Some great discoveries and inventions were made by accident. Post-It notes, the microwave, x-ray images, potato chips and others were not intentionally created, by rather, happened by mistake. Can you imagine life without the potato chip? The convenience of zapping food in the microwave? These are some of life’s great pleasures. But you don’t want to leave important things like your business’ success to chance! When you’re facing a website redesign, you should definitely NOT leave the results to happenstance, the universe – or whatever. The growth-driven design (GDD) strategy we use with our Flight Media clients is strategic – every step of the way! It’s based on data, not guessing, and it follows specific planning steps that intentionally lead the way to results. The growth-driven design best practices we follow include starting with your performance goals, researching buyer personas, making assumptions and implementing a strategy. Once you lay this foundation, you can forge ahead into the next steps:
- Creating your wishlist.
- Creating the launch pad website.
- Essential pages for your website and sections in which to group them.
- The marketing tools and resources it needs to have.
- Website features and functionality.
- Design elements.
- User experience based on country, device, etc.

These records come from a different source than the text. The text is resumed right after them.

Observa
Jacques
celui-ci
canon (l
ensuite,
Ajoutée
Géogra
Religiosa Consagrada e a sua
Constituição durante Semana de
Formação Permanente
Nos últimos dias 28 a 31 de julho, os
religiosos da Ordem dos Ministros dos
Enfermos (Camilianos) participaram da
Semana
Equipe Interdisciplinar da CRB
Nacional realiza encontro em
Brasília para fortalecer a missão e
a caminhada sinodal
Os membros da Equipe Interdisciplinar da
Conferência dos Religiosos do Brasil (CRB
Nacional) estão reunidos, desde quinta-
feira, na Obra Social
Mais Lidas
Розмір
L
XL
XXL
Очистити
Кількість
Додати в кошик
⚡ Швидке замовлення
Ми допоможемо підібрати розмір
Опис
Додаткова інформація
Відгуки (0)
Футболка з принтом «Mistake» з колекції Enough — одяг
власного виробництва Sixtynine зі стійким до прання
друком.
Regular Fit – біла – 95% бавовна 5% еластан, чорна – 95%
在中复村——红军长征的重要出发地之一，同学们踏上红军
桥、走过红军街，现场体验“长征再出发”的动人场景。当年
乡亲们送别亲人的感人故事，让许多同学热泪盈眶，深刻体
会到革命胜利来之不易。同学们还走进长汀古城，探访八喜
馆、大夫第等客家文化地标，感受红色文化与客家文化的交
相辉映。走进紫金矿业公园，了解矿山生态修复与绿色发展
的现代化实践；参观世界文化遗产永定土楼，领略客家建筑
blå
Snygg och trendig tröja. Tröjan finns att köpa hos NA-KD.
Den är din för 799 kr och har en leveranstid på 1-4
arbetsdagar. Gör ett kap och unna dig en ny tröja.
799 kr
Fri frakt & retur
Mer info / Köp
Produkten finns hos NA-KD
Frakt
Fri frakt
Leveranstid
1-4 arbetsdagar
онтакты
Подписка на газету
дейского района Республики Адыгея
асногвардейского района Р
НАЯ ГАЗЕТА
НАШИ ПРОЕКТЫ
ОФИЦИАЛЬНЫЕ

In the next step, you’ll take action on these.
The Launch Pad Website
Here’s where growth-driven design differs from traditional design. In traditional design, you’d take every single item on your list and incorporate it into the design. But this is like tossing a bunch of ingredients in a bowl and hoping something good happens. Like the potato chip. You just don’t know yet what will work because you don’t have any user feedback (or data) to depend on. That’s where the launch pad website comes in. It’s really a small site that will “launch” your total website. It’s a starting point that will drive GDD activities and improvements. The idea is to get the site up as quickly as possible. So don’t expect – or try to make it – perfect. That’s not the point…yet.
So how do you decide which elements to focus on in the launch pad phase? GDD doesn’t leave this to chance, either. You’ll want to boil down the most critical elements – about 20 percent of your wish list items – that will have the biggest impact. Did you catch that? It’s not the items that your CEO thinks are most important or that have traditionally been on your website. You’ll need to scrutinize the list, looking for impactful factors that will help drive the value of the site and its impact.
Now, review the 20 percent list and whittle it down some more. Separate the list into two groups:
- The must haves
- The nice to haves
- Is this item absolutely necessary to include in the launch site?
- Can it wait to be added in month two or three?
Now, you have a list of items that are absolutely necessary to have at the launch. This is the list of features that will make it onto the launch pad site.
Now, you’re going to come up with a hypothesis about each item, evaluating its potential:
- Effort required
- Metrics to measure
- Definition of success or completion
So, for example, if you wanted to change a call-to-action (CTA) button on the home page into something more specific, like “get a quote,” you will estimate its impact, effort, metrics and performance – and then measure its impact as the weeks go on. As you collect data and perform analysis, you’ll know exactly how effective each button, page and element is on the website so you can make continuous improvements.
A website redesign is a huge undertaking. It requires an investment of your time, money and resources. Growth-driven design makes the process highly effective. It’s based on data that lets you make strategic changes that leads to better outcomes – like more traffic, leads and conversions. What are of website redesign frustrates you most?